In this uncertain environment, hospitals will face pressure to better match daily operations to expected patient demand (sizing) and protective measures for staff and patients to levels of operation (safety) to help assure lenders of the potential for improved financial status. Daily sizing is required to manage operational expenses and to anticipate how many non-COVID-19 patients may be admitted for services. Daily safety strategies are required as the patient mix changes, along with staff duties.

During this period of instability, extra attention must be directed toward risk management applied to sizing and safety. One possible response is for hospitals to develop daily portfolios documenting the bases for their decision making, which can help counter any internal or external charges of inadequate care and potential liability.

Adaptive Sizing of Services

Hospitals need to demonstrate that day-to-day sizing efforts include reasonable use of all sources of information such as (1) daily bed census summaries with an analysis to explain the subtotals; (2) short-term estimates based on experience and insight by hospital administrative staff; (3) communications with health agencies; (4) a log of unexpected events and possible impact on operations; and (5) forecasts from models.

Many forecasts from models provide information that is of only limited use for hospital decision making. Some models only provide national or state level data, and their underlying assumptions may be far removed from the realities that hospitals experience.[2] Some results from these models may be translated to specific hospitals by using past referral patterns to estimate the percentages of COVID-19 patients in a county that are likely to seek care from a specific hospital. All models must be viewed critically and in the context of broad-based management portfolios.

Adaptive Safety Preparations

Each hospital also needs to demonstrate that safety precautions are in place to enhance operations and protect against liability. Safety procedures should be reasonably related to the expected numbers of patients and the types of care to be provided. In general, safety procedures may involve the directed movement of staff and patients; managed air flow to control circulation of the virus; appropriate use of personal protective equipment (PPE); and COVID-19 testing. Lenders may assess whether such procedures are adequate to improve operations and reduce risk.
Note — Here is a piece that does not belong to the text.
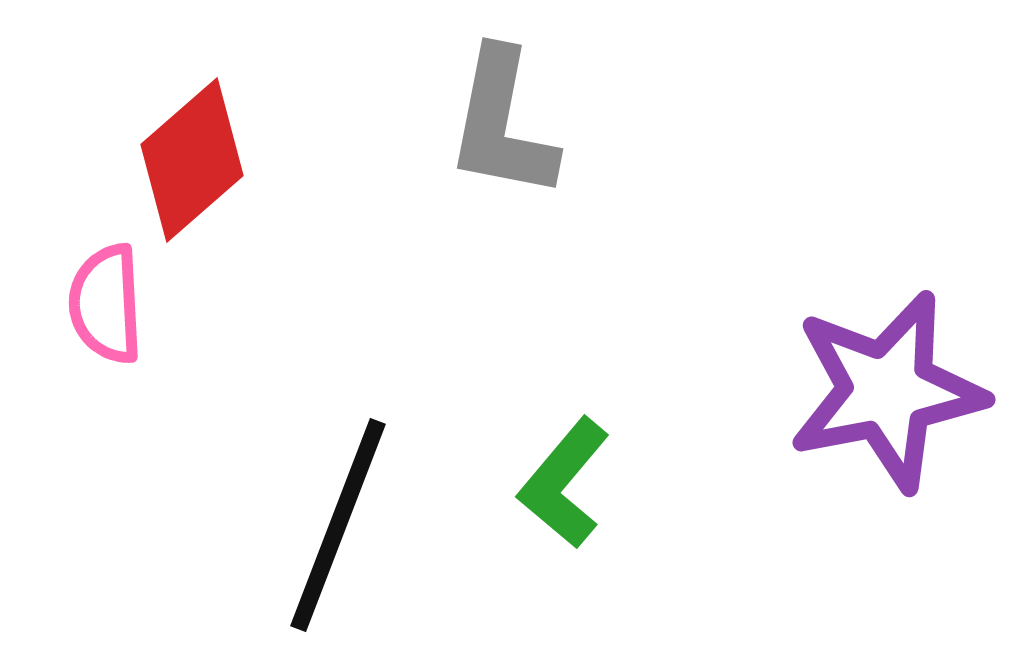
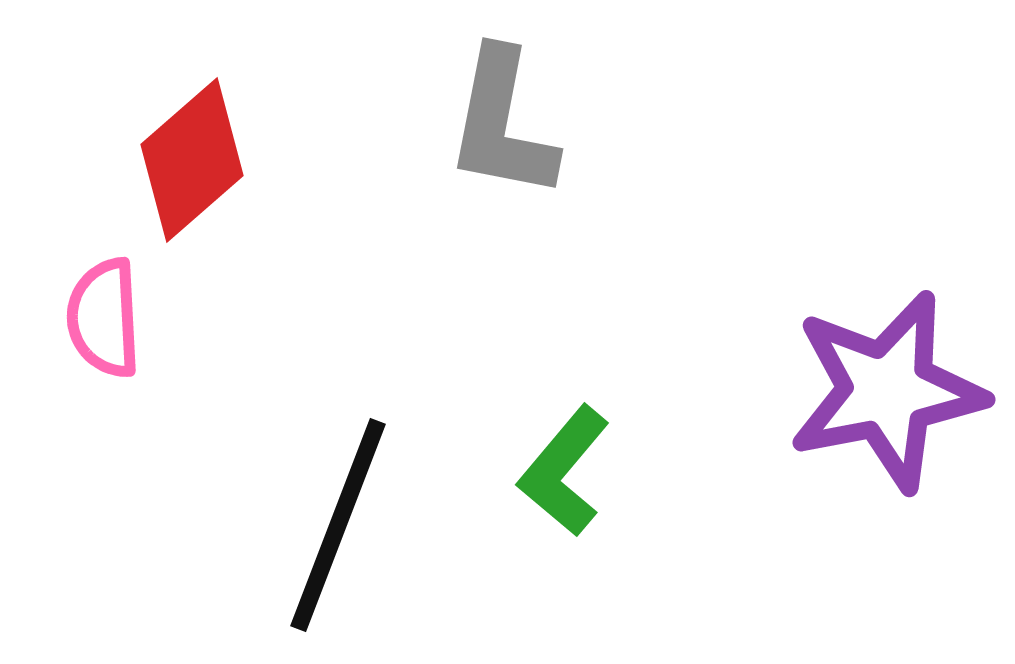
pink semicircle: moved 2 px left, 14 px down
green L-shape: moved 12 px up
The following information may be collected for daily safety portfolios: (1) hospital safety strategies; (2) expected daily census by patient type, care requirements, and testing for each patient type, along with estimates of staffing requirements; (3) guidelines for the use of PPE and testing, along with justifications; (4) types of PPE and testing to be used for all patient contacts; (5) guidelines for correct use of PPE and testing.

Applying Other Risk Management Principles

Health care enterprises may apply several other risk management principles to respond to lender concerns[3] Hospitals must be able to identify ineffective methods for approaching enterprise operations and adopt new approaches that take into account the uncertainties being faced. Lenders may be able to reduce loss reserves if enterprises show they are responding appropriately and are able to relearn and adapt.
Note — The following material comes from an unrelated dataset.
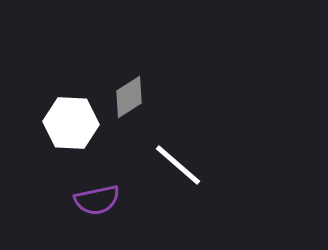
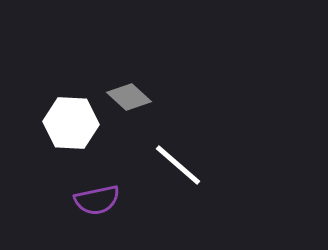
gray diamond: rotated 75 degrees clockwise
Lenders may value the types of sizing and safety portfolios described above as evidence that enterprise operations are sound.
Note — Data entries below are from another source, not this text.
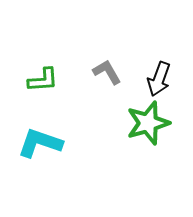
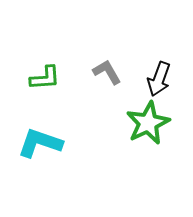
green L-shape: moved 2 px right, 2 px up
green star: rotated 9 degrees counterclockwise
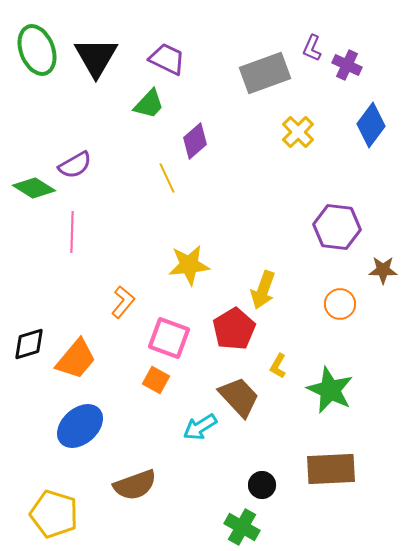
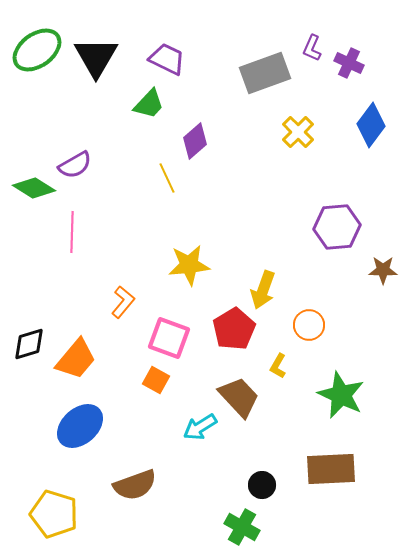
green ellipse: rotated 75 degrees clockwise
purple cross: moved 2 px right, 2 px up
purple hexagon: rotated 12 degrees counterclockwise
orange circle: moved 31 px left, 21 px down
green star: moved 11 px right, 5 px down
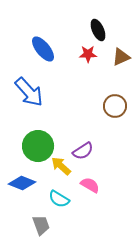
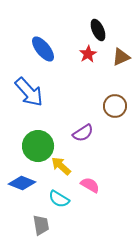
red star: rotated 30 degrees counterclockwise
purple semicircle: moved 18 px up
gray trapezoid: rotated 10 degrees clockwise
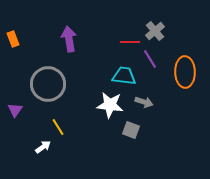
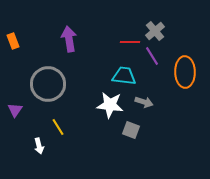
orange rectangle: moved 2 px down
purple line: moved 2 px right, 3 px up
white arrow: moved 4 px left, 1 px up; rotated 112 degrees clockwise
[1] A pattern of potential increases and decreases in COVID-19 cases has been demonstrated by a model developed by the consulting firm Oliver Wyman based on alternating restrictions placed on social and economic activity. Results are posted online at www.oliverwyman.com under the title “COVID-19 Pandemic Navigator” (updated weekly).
[2] See, e.g., Centers for Disease Control and Prevention, “COVID19Surge” model, www.cdc.gov; University of Washington, IHME model, www.healthdata.org; and Imperial College London model, www.imperial.ac.uk. In general, these models are based on differing approaches to preparing projections of COVID-19 confirmed cases and deaths.